'Le Monde': Dossiê sobre o financiamento da Líbia a campanha de Sarkozy em 2007

Jornal francês teve acesso ao processo sobre rede de financiamento para presidência

Matéria publicada nesta quinta-feira (3) pelo Le Monde fala sobre a investigação de financiamento da campanha presidencial de Nicolas Sarkozy em 2007. Os juízes Serge Tournaire e Aude Buresi estão com este processo desde abril de 2013, tentando comprovar a doação ilegal oriunda da Líbia. 

Segundo a reportagem do Monde, após três anos e meio de extensas investigações, além de centenas de documentos apontarem a veracidade desta suspeita, eles destacam uma organização criada com a chegada de Nicolas Sarkozy no Ministério do Interior, em 2002, reforçada durante sua eleição em 2007, e que continuou atuando mesmo depois de sua derrota em 2012.

> > Le Monde Enquête sur le financement libyen : les soupçons qui pèsent sur les réseaux Sarkozy

O acúmulo de evidências e pistas

Juízes interrogaram desde ex-dignitários líbios até diplomatas franceses, funcionários e empresários que reforçam a suspeita sobre o financiamento por parte da Muammar Gaddafi, da Líbia. O embaixador da França para a Líbia entre janeiro de 2008 e fevereiro de 2011, François Gouyette, foi pego em uma conversa telefônica suspeita falando sobre a doação, mas a justiça só recebeu esta informação após 2011, quando se iniciou a revolução Líbia. Duas pessoas falaram sobre o assunto, sendo que uma falou de 5 milhões de euros, e o outro mencionou o valor de 50 milhões de euros. Os juízes não conseguiram cruzar seus depoimentos.

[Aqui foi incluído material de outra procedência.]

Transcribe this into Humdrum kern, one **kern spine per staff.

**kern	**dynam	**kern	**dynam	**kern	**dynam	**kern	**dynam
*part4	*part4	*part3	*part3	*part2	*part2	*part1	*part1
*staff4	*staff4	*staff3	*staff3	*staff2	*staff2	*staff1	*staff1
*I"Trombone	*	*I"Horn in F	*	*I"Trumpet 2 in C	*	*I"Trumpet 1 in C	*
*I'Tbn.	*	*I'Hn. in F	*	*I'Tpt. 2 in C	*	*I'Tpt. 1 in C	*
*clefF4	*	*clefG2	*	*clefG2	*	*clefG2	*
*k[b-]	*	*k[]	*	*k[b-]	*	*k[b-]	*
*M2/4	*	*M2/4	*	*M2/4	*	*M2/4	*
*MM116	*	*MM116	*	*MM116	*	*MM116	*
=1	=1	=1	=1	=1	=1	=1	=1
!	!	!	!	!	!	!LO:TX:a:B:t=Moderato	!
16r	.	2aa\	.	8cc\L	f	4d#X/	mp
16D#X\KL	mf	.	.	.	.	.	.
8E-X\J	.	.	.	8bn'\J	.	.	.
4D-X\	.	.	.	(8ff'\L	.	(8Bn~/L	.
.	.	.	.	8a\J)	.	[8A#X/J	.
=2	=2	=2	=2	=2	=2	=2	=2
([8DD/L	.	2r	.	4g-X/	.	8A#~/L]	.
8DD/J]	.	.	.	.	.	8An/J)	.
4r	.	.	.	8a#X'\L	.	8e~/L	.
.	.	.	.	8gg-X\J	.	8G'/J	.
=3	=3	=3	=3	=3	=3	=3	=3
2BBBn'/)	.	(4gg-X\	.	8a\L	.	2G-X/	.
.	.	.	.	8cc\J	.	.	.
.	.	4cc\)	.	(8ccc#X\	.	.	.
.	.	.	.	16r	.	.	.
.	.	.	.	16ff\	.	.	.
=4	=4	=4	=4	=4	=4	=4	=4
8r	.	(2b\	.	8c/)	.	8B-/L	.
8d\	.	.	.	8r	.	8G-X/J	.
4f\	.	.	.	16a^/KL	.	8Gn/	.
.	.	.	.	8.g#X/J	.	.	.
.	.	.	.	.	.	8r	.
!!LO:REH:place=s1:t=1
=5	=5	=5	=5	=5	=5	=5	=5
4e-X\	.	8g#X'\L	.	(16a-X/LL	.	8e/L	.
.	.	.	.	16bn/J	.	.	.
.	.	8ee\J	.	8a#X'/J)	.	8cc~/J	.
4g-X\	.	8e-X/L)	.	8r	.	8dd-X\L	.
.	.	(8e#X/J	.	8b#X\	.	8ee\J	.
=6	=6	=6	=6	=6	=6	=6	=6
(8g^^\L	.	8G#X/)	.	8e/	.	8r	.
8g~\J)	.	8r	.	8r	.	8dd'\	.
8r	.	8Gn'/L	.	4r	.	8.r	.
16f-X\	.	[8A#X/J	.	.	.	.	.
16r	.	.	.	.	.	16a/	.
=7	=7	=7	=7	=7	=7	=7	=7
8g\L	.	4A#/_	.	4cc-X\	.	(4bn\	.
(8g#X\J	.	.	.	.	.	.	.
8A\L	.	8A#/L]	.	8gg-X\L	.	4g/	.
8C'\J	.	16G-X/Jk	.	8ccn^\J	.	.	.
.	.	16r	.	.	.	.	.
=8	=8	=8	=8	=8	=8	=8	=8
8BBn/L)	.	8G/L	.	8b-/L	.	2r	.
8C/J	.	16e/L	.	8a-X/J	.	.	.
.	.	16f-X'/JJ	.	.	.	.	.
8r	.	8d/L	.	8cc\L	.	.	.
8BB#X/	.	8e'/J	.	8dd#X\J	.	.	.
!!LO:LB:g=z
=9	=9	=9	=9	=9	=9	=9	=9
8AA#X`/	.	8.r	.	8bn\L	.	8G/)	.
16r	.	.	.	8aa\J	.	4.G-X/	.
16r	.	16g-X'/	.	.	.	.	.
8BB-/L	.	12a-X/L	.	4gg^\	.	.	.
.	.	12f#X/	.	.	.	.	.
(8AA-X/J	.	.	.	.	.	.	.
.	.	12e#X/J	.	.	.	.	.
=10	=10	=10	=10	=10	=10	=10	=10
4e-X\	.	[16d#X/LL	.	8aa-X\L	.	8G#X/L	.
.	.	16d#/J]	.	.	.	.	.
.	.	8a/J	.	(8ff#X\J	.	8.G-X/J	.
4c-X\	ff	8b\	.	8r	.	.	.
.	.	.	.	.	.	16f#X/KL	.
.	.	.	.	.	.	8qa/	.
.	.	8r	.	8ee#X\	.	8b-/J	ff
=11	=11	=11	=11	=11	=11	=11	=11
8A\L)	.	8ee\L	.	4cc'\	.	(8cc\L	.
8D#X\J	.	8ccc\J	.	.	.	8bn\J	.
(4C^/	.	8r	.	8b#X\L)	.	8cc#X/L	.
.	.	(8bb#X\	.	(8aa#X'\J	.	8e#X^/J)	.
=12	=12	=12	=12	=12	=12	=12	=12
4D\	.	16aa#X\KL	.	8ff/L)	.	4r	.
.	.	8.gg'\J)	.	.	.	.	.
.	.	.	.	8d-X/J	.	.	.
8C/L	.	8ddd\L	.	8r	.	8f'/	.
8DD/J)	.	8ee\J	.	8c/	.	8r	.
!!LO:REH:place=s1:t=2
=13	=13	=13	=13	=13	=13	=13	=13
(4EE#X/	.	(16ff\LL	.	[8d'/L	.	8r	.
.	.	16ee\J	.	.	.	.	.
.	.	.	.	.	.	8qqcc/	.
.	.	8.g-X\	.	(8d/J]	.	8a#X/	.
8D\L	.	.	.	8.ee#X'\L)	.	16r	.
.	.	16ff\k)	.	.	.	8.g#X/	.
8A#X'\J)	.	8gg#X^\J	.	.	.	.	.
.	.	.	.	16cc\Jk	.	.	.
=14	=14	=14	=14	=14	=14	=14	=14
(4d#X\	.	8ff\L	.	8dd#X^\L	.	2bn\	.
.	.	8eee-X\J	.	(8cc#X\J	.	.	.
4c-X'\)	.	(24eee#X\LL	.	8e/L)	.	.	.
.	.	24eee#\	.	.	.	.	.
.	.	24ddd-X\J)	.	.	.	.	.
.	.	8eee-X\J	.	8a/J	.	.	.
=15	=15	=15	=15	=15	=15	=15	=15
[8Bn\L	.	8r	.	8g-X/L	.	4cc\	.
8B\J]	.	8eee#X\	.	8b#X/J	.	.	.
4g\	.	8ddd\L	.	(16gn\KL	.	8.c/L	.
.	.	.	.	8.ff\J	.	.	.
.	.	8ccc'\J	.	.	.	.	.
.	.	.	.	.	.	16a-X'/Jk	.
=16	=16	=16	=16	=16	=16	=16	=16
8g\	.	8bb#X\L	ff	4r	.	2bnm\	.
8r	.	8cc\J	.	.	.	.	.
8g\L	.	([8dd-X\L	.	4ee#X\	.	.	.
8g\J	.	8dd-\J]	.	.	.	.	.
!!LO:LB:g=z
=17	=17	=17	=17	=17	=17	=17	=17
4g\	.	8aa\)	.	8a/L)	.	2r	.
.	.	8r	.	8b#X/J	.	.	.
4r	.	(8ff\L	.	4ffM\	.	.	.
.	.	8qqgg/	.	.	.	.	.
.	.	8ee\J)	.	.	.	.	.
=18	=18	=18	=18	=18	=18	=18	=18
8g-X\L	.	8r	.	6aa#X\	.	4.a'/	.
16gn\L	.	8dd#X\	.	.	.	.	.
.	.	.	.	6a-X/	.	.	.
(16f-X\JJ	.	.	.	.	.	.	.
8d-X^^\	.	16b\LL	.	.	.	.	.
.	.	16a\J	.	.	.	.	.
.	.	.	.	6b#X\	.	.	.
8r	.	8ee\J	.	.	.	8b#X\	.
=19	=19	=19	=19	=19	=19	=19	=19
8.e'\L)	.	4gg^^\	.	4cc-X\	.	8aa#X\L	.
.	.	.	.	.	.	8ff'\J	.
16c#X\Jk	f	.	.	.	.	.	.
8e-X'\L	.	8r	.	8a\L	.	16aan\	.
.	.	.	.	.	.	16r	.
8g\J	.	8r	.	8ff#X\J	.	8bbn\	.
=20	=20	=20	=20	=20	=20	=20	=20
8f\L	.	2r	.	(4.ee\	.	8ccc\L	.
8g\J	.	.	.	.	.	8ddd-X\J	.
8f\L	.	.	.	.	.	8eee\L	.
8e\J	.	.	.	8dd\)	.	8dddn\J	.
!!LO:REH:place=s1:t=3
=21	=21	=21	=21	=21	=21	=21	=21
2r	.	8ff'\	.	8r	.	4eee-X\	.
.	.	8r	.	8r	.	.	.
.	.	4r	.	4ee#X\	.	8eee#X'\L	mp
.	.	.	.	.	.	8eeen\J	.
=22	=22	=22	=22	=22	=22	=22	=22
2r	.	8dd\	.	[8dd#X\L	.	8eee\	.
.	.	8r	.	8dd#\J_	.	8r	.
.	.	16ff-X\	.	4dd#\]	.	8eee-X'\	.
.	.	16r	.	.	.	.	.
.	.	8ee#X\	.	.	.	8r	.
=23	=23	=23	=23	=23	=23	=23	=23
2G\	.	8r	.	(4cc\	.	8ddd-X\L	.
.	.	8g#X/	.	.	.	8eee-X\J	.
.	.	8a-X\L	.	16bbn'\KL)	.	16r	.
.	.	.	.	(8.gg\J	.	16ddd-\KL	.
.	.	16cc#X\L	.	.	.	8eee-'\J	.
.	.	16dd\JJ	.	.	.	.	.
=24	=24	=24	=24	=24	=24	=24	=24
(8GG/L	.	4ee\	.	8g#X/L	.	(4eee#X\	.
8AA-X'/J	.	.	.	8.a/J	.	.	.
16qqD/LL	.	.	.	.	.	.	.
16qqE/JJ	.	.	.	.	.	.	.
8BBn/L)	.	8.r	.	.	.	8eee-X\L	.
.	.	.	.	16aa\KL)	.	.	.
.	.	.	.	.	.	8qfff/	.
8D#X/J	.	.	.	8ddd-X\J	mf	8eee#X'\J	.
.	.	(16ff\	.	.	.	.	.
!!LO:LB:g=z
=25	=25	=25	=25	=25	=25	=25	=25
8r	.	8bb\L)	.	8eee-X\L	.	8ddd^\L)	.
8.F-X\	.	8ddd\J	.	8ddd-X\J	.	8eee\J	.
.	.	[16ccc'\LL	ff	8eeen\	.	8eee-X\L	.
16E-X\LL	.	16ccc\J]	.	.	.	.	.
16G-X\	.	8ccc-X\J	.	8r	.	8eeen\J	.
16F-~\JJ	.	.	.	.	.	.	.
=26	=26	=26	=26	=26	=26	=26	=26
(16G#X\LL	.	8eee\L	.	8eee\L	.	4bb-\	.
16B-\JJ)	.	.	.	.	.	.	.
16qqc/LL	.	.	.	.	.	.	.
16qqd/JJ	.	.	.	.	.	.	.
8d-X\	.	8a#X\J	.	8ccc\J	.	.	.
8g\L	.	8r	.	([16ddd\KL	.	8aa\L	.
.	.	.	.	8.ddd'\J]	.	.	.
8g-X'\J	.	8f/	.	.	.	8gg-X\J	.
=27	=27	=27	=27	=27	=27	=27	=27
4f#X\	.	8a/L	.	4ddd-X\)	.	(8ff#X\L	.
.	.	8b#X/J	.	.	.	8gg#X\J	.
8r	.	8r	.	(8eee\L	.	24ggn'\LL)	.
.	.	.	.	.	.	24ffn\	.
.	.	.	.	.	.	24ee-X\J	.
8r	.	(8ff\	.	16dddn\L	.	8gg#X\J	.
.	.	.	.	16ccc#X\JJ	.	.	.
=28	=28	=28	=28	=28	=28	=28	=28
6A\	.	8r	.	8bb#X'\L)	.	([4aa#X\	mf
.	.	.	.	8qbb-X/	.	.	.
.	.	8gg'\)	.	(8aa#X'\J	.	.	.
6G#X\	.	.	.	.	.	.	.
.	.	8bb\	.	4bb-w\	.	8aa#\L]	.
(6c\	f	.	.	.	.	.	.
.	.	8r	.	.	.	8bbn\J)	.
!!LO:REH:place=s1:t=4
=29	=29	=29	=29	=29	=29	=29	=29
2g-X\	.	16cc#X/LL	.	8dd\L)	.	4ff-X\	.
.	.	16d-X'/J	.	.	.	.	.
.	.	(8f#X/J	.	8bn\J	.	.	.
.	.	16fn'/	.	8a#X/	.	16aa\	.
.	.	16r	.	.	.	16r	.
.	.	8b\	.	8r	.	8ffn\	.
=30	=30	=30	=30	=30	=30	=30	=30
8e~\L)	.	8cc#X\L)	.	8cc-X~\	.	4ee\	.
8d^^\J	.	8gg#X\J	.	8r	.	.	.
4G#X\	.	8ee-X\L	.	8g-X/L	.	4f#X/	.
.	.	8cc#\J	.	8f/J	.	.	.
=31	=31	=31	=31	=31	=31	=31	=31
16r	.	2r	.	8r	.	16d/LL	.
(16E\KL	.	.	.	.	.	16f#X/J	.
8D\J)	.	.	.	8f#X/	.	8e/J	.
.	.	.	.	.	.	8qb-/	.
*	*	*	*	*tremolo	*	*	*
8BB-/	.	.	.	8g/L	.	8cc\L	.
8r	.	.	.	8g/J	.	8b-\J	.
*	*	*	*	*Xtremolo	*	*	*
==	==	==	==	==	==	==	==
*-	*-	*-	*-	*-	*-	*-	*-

No final de setembro deste ano, o site Mediapart revelou a existência de livros de um ex-ministro confirmando a doação de US $ 6,5 milhões por parte dos líbios. 

Le Monde revela as notas exatas dos livros deste ex-clérigo encontrado morto nas águas do Danúbio, na Áustria em 29 de abril de 2012. Cinco anos antes, em 29 de Abril de 2007, ele pertencia a Bashir Saleh, chefe de Muammar Gaddafi e dizia: 

"Ao meio-dia almocei com El Baghdadi [primeiro-ministro] e Bashir Saleh Bashir. Bashir falou do envio de 1,5 milhões de euros para Sarkozy quando Saif [Al-Islam Gaddafi, filho do líder líbio] deu 3 milhões de euros. Mas eles foram informados de que o dinheiro não tinha chegado. Parece que os "caras" no caminho tiveram que dar 2 milhões a Abdullah Senussi [chefe dos serviços de inteligência líbios]. "

O papel central do intermediário Alexander Djouhri

Muito próximo de Nicolas Sarkozy, o empresário francês Alexandre Djouhri está no coração desta investigação, principalmente por conta de suas negociações com a Líbia. Os juízes suspeitam que esses acordos tenham beneficiado o financiamento da campanha de Nicolas Sarkozy.

Alexandre se tornou alvo da investigação após a compra de uma casa no sul da França, em Mougins (Alpes Marítimos), que foi vendida por um valor muito acima do mercado a Carteira líbio Africana de Investimento (LAP), liderada por seu amigo, Bashir Saleh. 

Três dias de revelações sobre o sistema de Sarkozy

Le Monde revela, em três publicações sucessivas, a existência de um vasto sistema penal, envolvendo altos funcionários ligados a Nicolas Sarkozy. Esta rede, dedicada à proteção do ex-chefe de Estado, é composto por policiais ou magistrados que permaneceram leais ao ex-presidente, mas também empresários, intermediários, diplomatas e até mesmo jornalistas. Uma estrutura informal está sendo deflagrada, graças a várias investigações criminais, lideradas pelo juiz Serge Tournaire, que apenas o Le Monde teve acesso.